RAW DATA:

....

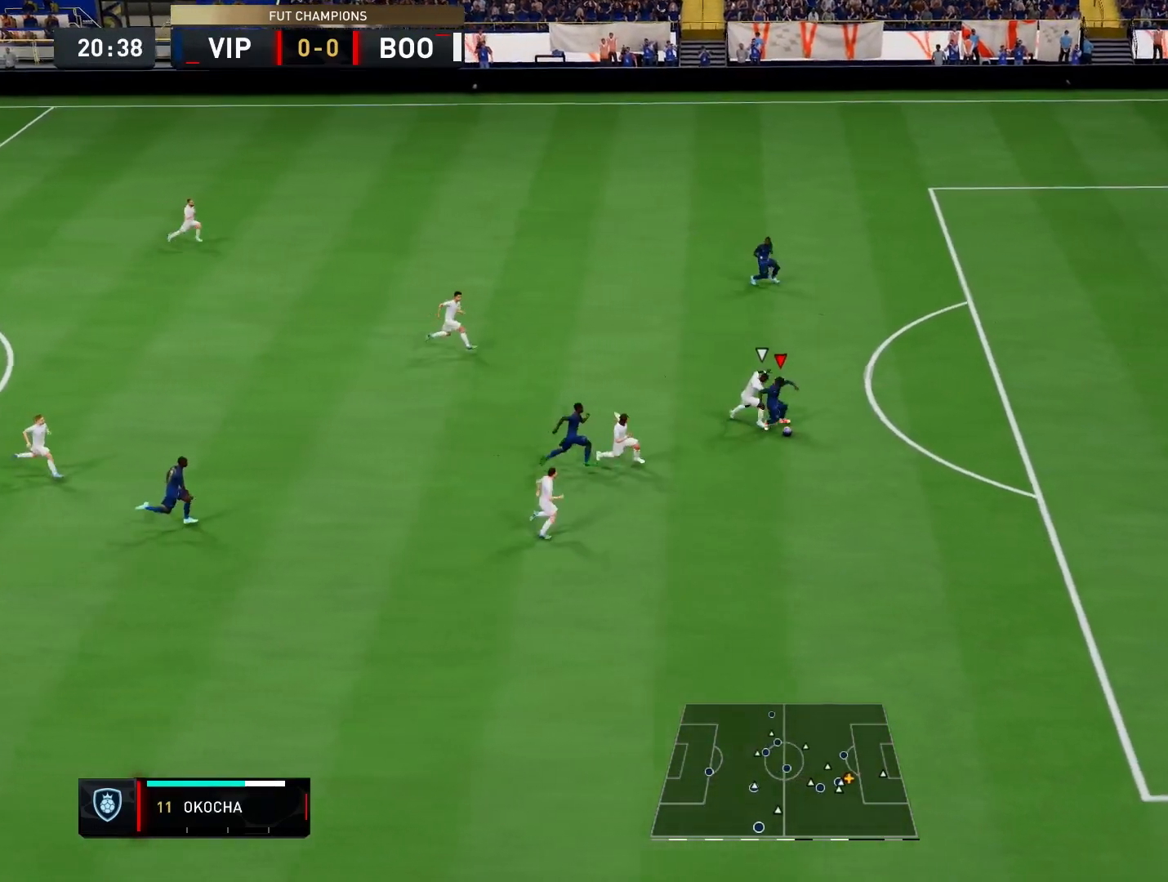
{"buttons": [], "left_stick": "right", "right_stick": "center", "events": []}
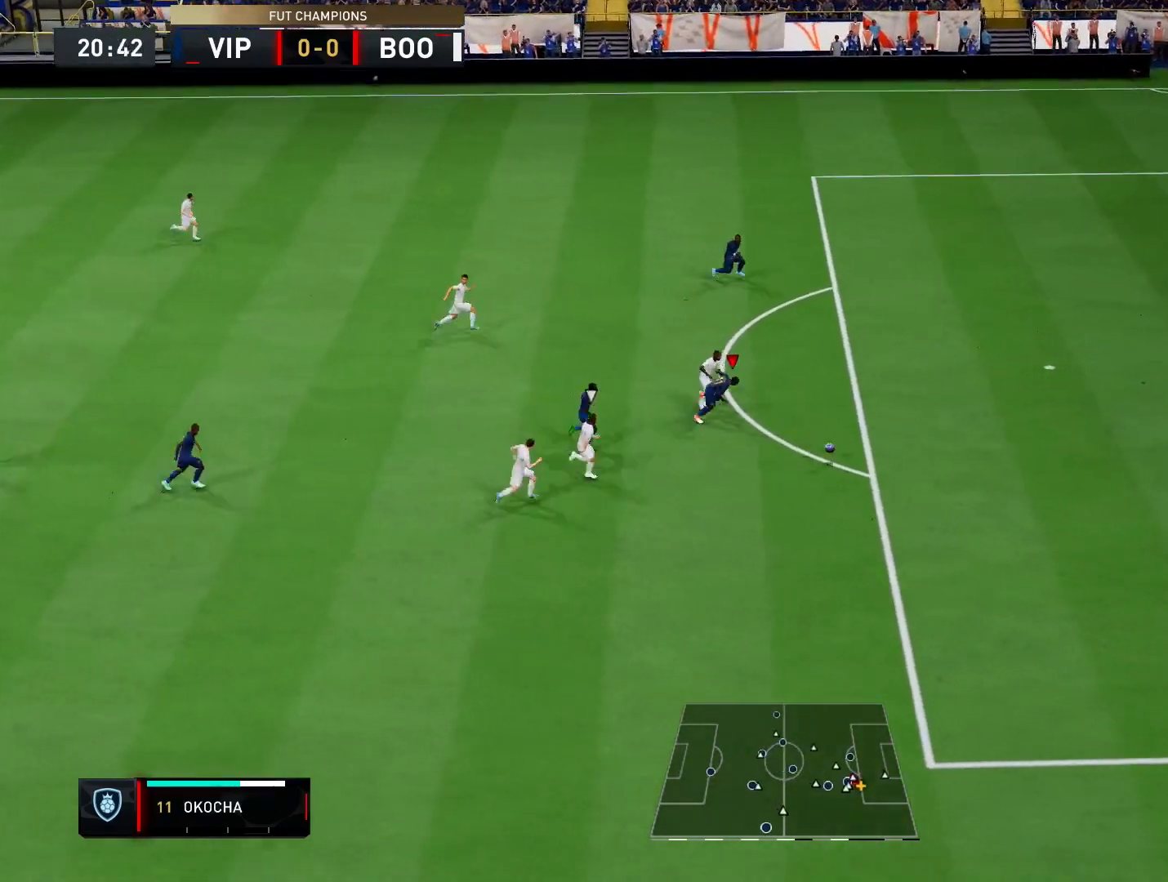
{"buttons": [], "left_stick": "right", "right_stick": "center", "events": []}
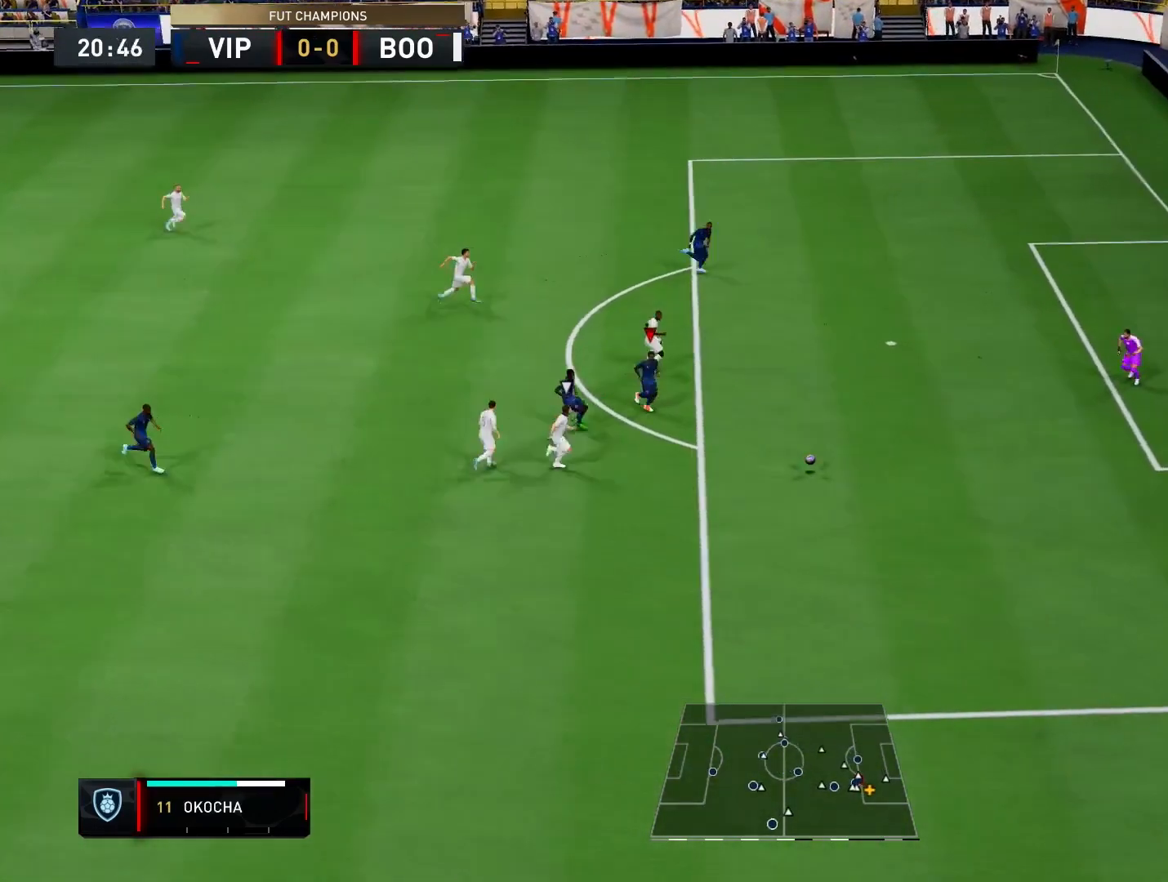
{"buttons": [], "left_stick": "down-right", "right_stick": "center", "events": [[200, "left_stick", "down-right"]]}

....

PROBLEM DESCRIPTION:
Repeat the material above word for word; no images go in the copy.

EXERCISE ANSWER:
{"buttons": [], "left_stick": "right", "right_stick": "center", "events": []}
{"buttons": [], "left_stick": "right", "right_stick": "center", "events": []}
{"buttons": [], "left_stick": "down-right", "right_stick": "center", "events": [[200, "left_stick", "down-right"]]}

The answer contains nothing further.